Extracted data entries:
☆ ☆ ☆ ☆ ☆
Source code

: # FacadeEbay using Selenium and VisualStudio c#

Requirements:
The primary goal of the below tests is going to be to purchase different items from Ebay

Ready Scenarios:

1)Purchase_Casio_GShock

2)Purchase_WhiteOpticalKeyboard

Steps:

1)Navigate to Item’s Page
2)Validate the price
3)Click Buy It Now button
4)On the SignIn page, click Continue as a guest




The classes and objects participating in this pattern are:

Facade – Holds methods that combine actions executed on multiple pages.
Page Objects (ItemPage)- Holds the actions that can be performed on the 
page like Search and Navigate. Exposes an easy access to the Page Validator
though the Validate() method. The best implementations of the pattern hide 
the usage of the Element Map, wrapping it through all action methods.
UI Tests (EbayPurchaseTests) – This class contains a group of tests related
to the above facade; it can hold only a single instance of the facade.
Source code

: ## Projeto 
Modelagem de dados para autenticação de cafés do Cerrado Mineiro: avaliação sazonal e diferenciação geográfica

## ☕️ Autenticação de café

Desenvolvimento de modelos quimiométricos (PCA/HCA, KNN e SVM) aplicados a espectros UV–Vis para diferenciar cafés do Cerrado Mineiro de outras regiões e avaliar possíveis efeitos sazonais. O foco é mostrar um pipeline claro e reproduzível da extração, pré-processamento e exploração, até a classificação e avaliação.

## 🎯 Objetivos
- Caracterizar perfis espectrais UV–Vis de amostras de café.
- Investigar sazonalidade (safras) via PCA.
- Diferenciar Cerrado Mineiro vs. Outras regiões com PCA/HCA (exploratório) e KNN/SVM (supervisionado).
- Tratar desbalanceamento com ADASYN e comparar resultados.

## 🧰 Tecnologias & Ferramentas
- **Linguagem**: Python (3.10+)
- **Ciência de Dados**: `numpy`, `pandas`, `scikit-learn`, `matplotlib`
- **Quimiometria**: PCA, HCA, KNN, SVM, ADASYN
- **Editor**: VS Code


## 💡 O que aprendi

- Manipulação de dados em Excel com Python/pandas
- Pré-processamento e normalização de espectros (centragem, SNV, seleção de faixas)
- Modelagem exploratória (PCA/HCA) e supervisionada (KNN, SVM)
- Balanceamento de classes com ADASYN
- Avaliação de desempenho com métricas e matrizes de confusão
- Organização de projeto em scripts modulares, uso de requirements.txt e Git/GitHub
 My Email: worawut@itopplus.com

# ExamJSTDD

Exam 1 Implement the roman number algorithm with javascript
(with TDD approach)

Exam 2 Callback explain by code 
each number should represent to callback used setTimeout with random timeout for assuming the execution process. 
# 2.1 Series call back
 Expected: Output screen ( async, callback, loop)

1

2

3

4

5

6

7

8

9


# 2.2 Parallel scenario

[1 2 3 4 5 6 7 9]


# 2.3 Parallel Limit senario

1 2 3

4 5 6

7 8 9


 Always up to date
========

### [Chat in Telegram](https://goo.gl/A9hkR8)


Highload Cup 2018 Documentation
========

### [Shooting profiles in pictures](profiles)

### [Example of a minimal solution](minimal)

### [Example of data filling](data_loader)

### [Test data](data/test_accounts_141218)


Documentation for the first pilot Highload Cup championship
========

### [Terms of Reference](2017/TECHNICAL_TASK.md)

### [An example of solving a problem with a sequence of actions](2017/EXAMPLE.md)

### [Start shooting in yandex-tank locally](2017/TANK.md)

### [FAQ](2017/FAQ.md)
☆ ☆ ☆ ☆ ☆
A word-for-word repeat of the full data is needed.

Source code

: # FacadeEbay using Selenium and VisualStudio c#

Requirements:
The primary goal of the below tests is going to be to purchase different items from Ebay

Ready Scenarios:

1)Purchase_Casio_GShock

2)Purchase_WhiteOpticalKeyboard

Steps:

1)Navigate to Item’s Page
2)Validate the price
3)Click Buy It Now button
4)On the SignIn page, click Continue as a guest




The classes and objects participating in this pattern are:

Facade – Holds methods that combine actions executed on multiple pages.
Page Objects (ItemPage)- Holds the actions that can be performed on the 
page like Search and Navigate. Exposes an easy access to the Page Validator
though the Validate() method. The best implementations of the pattern hide 
the usage of the Element Map, wrapping it through all action methods.
UI Tests (EbayPurchaseTests) – This class contains a group of tests related
to the above facade; it can hold only a single instance of the facade.
Source code

: ## Projeto 
Modelagem de dados para autenticação de cafés do Cerrado Mineiro: avaliação sazonal e diferenciação geográfica

## ☕️ Autenticação de café

Desenvolvimento de modelos quimiométricos (PCA/HCA, KNN e SVM) aplicados a espectros UV–Vis para diferenciar cafés do Cerrado Mineiro de outras regiões e avaliar possíveis efeitos sazonais. O foco é mostrar um pipeline claro e reproduzível da extração, pré-processamento e exploração, até a classificação e avaliação.

## 🎯 Objetivos
- Caracterizar perfis espectrais UV–Vis de amostras de café.
- Investigar sazonalidade (safras) via PCA.
- Diferenciar Cerrado Mineiro vs. Outras regiões com PCA/HCA (exploratório) e KNN/SVM (supervisionado).
- Tratar desbalanceamento com ADASYN e comparar resultados.

## 🧰 Tecnologias & Ferramentas
- **Linguagem**: Python (3.10+)
- **Ciência de Dados**: `numpy`, `pandas`, `scikit-learn`, `matplotlib`
- **Quimiometria**: PCA, HCA, KNN, SVM, ADASYN
- **Editor**: VS Code


## 💡 O que aprendi

- Manipulação de dados em Excel com Python/pandas
- Pré-processamento e normalização de espectros (centragem, SNV, seleção de faixas)
- Modelagem exploratória (PCA/HCA) e supervisionada (KNN, SVM)
- Balanceamento de classes com ADASYN
- Avaliação de desempenho com métricas e matrizes de confusão
- Organização de projeto em scripts modulares, uso de requirements.txt e Git/GitHub
 My Email: worawut@itopplus.com

# ExamJSTDD

Exam 1 Implement the roman number algorithm with javascript
(with TDD approach)

Exam 2 Callback explain by code 
each number should represent to callback used setTimeout with random timeout for assuming the execution process. 
# 2.1 Series call back
 Expected: Output screen ( async, callback, loop)

1

2

3

4

5

6

7

8

9


# 2.2 Parallel scenario

[1 2 3 4 5 6 7 9]


# 2.3 Parallel Limit senario

1 2 3

4 5 6

7 8 9


 Always up to date
========

### [Chat in Telegram](https://goo.gl/A9hkR8)


Highload Cup 2018 Documentation
========

### [Shooting profiles in pictures](profiles)

### [Example of a minimal solution](minimal)

### [Example of data filling](data_loader)

### [Test data](data/test_accounts_141218)


Documentation for the first pilot Highload Cup championship
========

### [Terms of Reference](2017/TECHNICAL_TASK.md)

### [An example of solving a problem with a sequence of actions](2017/EXAMPLE.md)

### [Start shooting in yandex-tank locally](2017/TANK.md)

### [FAQ](2017/FAQ.md)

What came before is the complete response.